**TASK DETAILS:** Find the line holding "- @babel/generator 将替换好的节点生成" in the entries below. Give it again exactly, along with every line after it up to and including the line holding "- 命名路由 & 命名视图".

**Plain-text document sources:**
+++
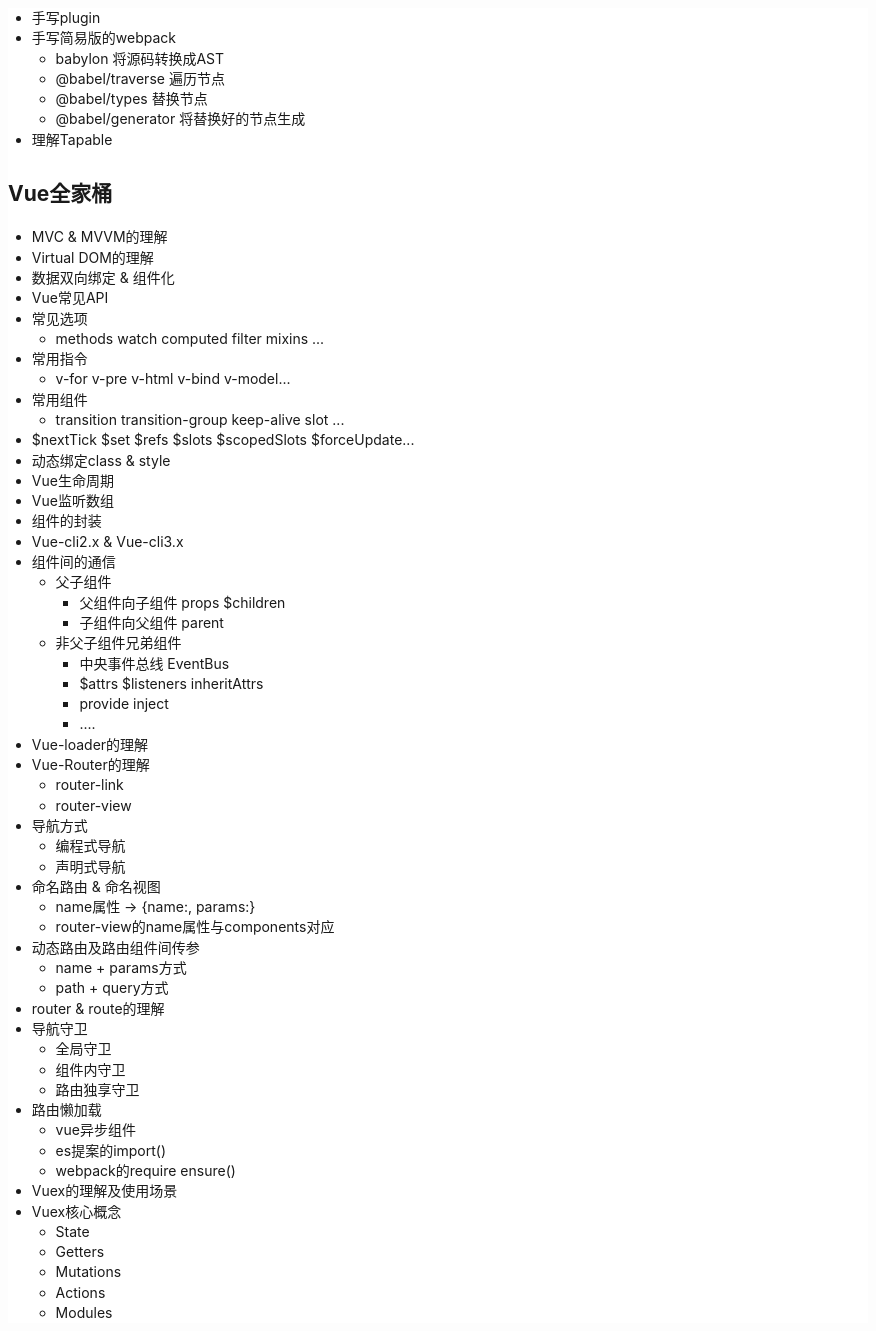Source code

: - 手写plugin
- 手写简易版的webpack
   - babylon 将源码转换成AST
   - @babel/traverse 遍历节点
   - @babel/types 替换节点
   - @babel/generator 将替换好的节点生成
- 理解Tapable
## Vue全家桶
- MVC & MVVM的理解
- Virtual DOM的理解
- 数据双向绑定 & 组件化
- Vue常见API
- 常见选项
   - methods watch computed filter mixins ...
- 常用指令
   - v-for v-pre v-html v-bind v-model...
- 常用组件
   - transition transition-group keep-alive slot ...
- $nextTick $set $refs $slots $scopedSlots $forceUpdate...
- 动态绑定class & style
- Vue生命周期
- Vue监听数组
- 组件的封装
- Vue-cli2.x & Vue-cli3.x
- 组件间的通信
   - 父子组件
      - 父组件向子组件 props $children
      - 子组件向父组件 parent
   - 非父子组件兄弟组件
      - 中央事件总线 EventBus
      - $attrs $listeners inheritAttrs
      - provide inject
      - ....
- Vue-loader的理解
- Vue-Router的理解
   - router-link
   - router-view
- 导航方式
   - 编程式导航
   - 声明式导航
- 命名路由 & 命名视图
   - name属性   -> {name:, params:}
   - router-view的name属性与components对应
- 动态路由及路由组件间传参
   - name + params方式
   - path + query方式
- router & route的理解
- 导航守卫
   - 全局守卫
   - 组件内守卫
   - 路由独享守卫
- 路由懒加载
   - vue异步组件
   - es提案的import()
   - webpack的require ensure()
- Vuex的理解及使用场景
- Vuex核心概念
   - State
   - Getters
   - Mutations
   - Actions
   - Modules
+++
**FINISHED TASK:**
   - @babel/generator 将替换好的节点生成
- 理解Tapable
## Vue全家桶
- MVC & MVVM的理解
- Virtual DOM的理解
- 数据双向绑定 & 组件化
- Vue常见API
- 常见选项
   - methods watch computed filter mixins ...
- 常用指令
   - v-for v-pre v-html v-bind v-model...
- 常用组件
   - transition transition-group keep-alive slot ...
- $nextTick $set $refs $slots $scopedSlots $forceUpdate...
- 动态绑定class & style
- Vue生命周期
- Vue监听数组
- 组件的封装
- Vue-cli2.x & Vue-cli3.x
- 组件间的通信
   - 父子组件
      - 父组件向子组件 props $children
      - 子组件向父组件 parent
   - 非父子组件兄弟组件
      - 中央事件总线 EventBus
      - $attrs $listeners inheritAttrs
      - provide inject
      - ....
- Vue-loader的理解
- Vue-Router的理解
   - router-link
   - router-view
- 导航方式
   - 编程式导航
   - 声明式导航
- 命名路由 & 命名视图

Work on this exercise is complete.